Predicting the Evolution of Extreme Water Levels with Long Short-Term
Memory Station-based Approximated Models and Transfer Learning
Techniques
Abstract
Extreme water levels (EWLs) resulting from cyclones pose significant
flood hazards and risks to coastal communities and interconnected
ecosystems. To date, physically-based models have enabled accurate
prediction of EWLs despite their inherent high computational cost.
However, the applicability of these models is limited to data-rich sites
with diverse characteristics. The dependence on high quality
spatiotemporal data, which is often computationally expensive, hinders
the applicability of these models to regions of either limited or
data-scarce conditions. To address this challenge, we present a Long
Short-Term Memory (LSTM) network framework to predict the evolution of
EWLs beyond site-specific training stations. The framework, named
LSTM-Station Approximated Models (LSTM-SAM), consists of a collection of
bidirectional LSTM models enhanced with a custom attention mechanism
layer embedded in the architecture.
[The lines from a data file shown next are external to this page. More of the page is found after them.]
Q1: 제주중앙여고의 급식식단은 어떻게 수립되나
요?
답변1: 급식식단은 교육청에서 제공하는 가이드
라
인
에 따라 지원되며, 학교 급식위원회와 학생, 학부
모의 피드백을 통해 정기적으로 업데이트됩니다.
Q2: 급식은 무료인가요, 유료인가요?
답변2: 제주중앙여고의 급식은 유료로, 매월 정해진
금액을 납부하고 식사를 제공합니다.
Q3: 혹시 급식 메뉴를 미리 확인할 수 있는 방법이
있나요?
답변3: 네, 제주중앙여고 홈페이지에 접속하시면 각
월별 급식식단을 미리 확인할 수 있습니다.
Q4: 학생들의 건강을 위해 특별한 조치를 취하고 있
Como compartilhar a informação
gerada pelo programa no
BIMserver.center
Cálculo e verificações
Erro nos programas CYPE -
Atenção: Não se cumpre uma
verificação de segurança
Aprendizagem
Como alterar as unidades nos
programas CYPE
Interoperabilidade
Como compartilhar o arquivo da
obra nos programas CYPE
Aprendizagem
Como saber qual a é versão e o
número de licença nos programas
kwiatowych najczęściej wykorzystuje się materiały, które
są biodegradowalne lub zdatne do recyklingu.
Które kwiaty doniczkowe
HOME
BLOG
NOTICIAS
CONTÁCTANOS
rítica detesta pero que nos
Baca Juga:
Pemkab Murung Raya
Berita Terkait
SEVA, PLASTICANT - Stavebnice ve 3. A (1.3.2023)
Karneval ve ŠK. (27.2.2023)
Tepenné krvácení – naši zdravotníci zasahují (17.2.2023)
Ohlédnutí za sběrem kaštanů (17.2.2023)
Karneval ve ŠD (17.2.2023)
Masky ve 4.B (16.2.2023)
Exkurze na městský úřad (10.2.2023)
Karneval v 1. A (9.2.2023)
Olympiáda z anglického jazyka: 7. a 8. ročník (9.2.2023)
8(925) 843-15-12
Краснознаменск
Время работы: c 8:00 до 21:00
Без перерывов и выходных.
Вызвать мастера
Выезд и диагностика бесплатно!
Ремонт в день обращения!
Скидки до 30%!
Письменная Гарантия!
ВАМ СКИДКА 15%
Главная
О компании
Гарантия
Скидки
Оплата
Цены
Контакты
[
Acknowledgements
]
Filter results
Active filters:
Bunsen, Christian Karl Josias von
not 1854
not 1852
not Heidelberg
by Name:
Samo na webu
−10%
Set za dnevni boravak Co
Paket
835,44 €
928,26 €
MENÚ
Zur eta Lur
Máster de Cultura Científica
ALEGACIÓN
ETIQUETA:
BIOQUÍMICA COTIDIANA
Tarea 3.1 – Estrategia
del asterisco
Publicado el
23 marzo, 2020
LSTM-SAM incorporates a transfer
learning approach applicable to target (tide-gage) stations along the
U.S. Atlantic Coast. Importantly, LSTM-SAM helps analyze: (i) the
underlying limitations associated with transfer learning, (ii) evaluate
EWL predictions beyond training domains, and (iii) capture the evolution
of EWL caused by tropical and extratropical cyclones. The framework
demonstrates satisfactory performance with “transferable” models
achieving Kling-Gupta Efficiency (KGE), Nash-Sutcliffe Efficiency (NSE),
and Root-Mean Square Error (RMSE) ranging from 0.78 to 0.92, 0.90 to
0.97, and 0.09 m to 0.18 m at the target stations, respectively. We show
that LSTM-SAM can accurately predict not only EWLs but also their
evolution over time, i.e., onset, peak, and dissipation, which could
assist in operational flood forecasting in regions with limited
resources to set up physically-based models.